No hay que olvidar que tratamientos como la diálisis o determinadas cirugías y procedimientos invasivos son muy costosos, involucran grandes sumas de dinero y representan un negocio demasiado redituable para ciertos sectores. La medicina de los cuidados paliativos es mucho más económica, reconoce el principio de autodeterminación del paciente y por ahora no es un negocio para nadie.

 

Como sociedad civilizada tenemos que re-pensar la vida y la muerte. Obviamente señalo la necesidad de difundir sistemáticamente la existencia de los cuidados paliativos y me pronuncio favor de los proyectos de Ley de Declaración de Voluntad Vital Anticipada y además -aunque no estén contemplados ni siquiera en proyectos- también advierto la necesidad de leyes para el suicidio asistido y la eutanasia. Pero comprendo que es necesario un debate serio, crítico, profundísimo y multidisciplinario en toda la sociedad para comprender que no hablamos de aberraciones sino de buen morir.

 

Los mitos y las leyendas urbanos existen y se transmiten y calan hondo en la sociedad, pero son eso: mitos y leyendas urbanos, a los que debemos desmentir con educación, conocimiento y debate. La gente pensaba que si se legalizaba el divorcio todo el mundo se iba a divorciar, se socavaría el contrato matrimonial, se destruiría la institución familiar... y no fue así, existió la opción, únicamente eso, una opción voluntaria. Con la donación de órganos sucedía lo mismo: los mitos y leyendas urbanos decían: si alguien se convierte en donante de órganos va a ser secuestrado y le serán extirpados los pulmones o los riñones o será asesinado en el hospital para vaciarlo y robarle los órganos. Eso tampoco fue así, porque la infraestructura necesaria para hacer ablaciones exitosas de órganos es tan compleja que resulta poco probable traficar órganos del modo en el que el imaginario popular lo supone. Con respecto a la legislación sobre directivas voluntarias anticipadas, suicidio asistido, eutanasia y posibilidades semejantes sucede algo parecido: el tabú mete miedo a la gente.

 

Concluyo el testimonio afirmando que somos seres humanos que tenemos una vida y una muerte, y así como hablamos de una vida digna, con derecho al trabajo y la alimentación, al techo y la educación, a la cobertura social, tendríamos que hablar también de una muerte digna. Es cada vez mayor la cantidad de gente que muere en los hospitales, en las terapias intensivas, en ambientes hiper-artificiales y tecnologizados que demasiadas veces prolongan innecesariamente la agonía y el dolor de pacientes sin posibilidades de cura y en condiciones irreversibles. Lo que se llama medicalización de la vida y de la muerte puede llegar a provocar situaciones sin salida que merecen, porque nos lo debemos, un debate serio y comprometido.

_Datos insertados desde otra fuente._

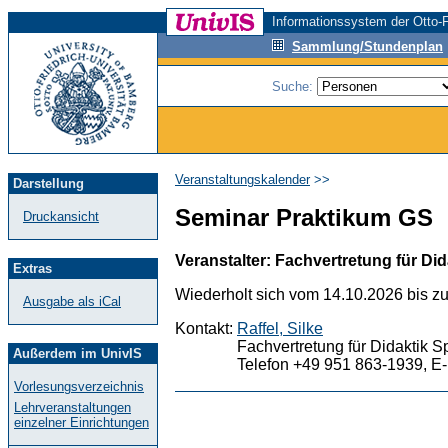
Informationssystem der Otto-F
Sammlung/Stundenplan
Suche:
Veranstaltungskalender
>>
Darstellung
Seminar Praktikum GS
Druckansicht
Veranstalter: Fachvertretung für Did
Extras
Wiederholt sich vom 14.10.2026 bis z
Ausgabe als iCal
Kontakt:
Raffel, Silke
Fachvertretung für Didaktik S
Außerdem im UnivIS
Telefon +49 951 863-1939, E-
Vorlesungsverzeichnis
Lehrveranstaltungen
einzelner Einrichtungen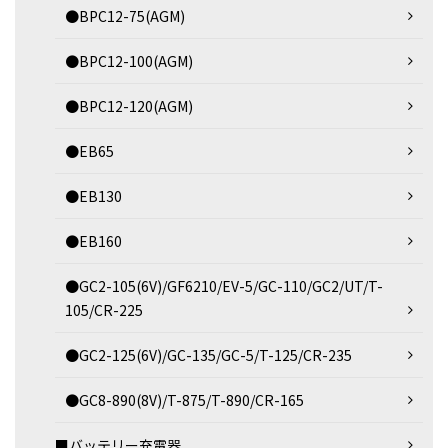
●BPC12-75(AGM)
●BPC12-100(AGM)
●BPC12-120(AGM)
●EB65
●EB130
●EB160
●GC2-105(6V)/GF6210/EV-5/GC-110/GC2/UT/T-
105/CR-225
●GC2-125(6V)/GC-135/GC-5/T-125/CR-235
●GC8-890(8V)/T-875/T-890/CR-165
■バッテリー充電器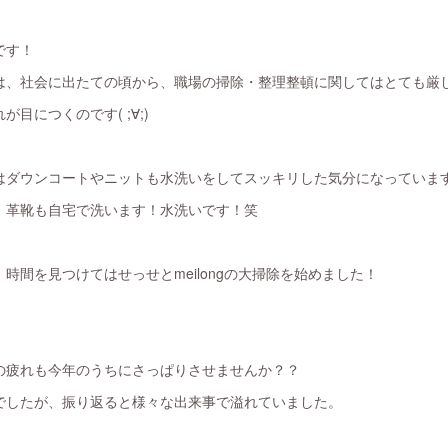
です！
は、社会に出たての頃から、職場の掃除・整理整頓に関してはとても厳
目につくのです( ;∀;)
はダウンコートやニットも水洗いをしてスッキリした気分になっていま
、革靴も自宅で洗います！水洗いです！笑
時間を見つけてはせっせとmeilongの大掃除を始めました！
！
の疲れも今年のうちにさっぱりさせませんか？？
でしたが、振り返ると様々な出来事で溢れていました。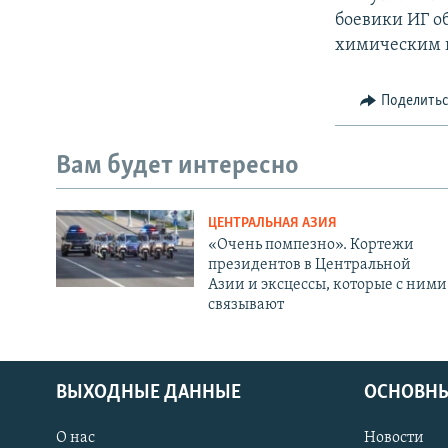
боевики ИГ 
химическим в
Поделить
Вам будет интересно
ЦЕНТРАЛЬНАЯ АЗИЯ
«Очень помпезно». Кортежи
президентов в Центральной
Азии и эксцессы, которые с ними
связывают
ВЫХОДНЫЕ ДАННЫЕ
ОСНОВНЫ
О нас
Новости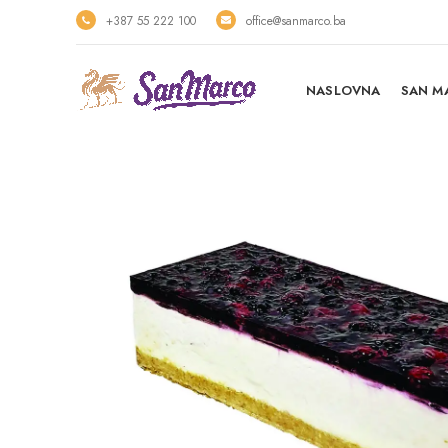
+387 55 222 100
office@sanmarco.ba
NASLOVNA
SAN M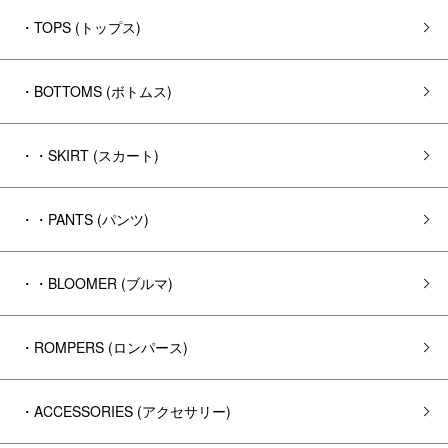
・TOPS (トップス)
・BOTTOMS (ボトムス)
・・SKIRT (スカート)
・・PANTS (パンツ)
・・BLOOMER (ブルマ)
・ROMPERS (ロンパース)
・ACCESSORIES (アクセサリー)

¿Por qué tenemos tanto miedo a preguntas cómo: ¿qué es el buen morir? ¿qué tienen la ciencia, la medicina, la ética, la filosofía, la psicología, el derecho y la política argentinos para decirnos sobre este tema que indefectiblemente nos tocará a todos? ¿Cuál es la situación en nuestro país? y ¿cómo se manejan las que se conocen como directivas voluntarias anticipadas y la eutanasia en otros países como Holanda, Bélgica, Suiza, el estado de Oregón en USA, etc.?

Las decisiones sobre el final de la vida no tienen por qué ser un tabú, necesitamos informarnos en detalle, analizar, opinar, contemplar y diseñar las opciones posibles, las más humanitarias y centrar el debate en la calidad de vida no en la cantidad de vida.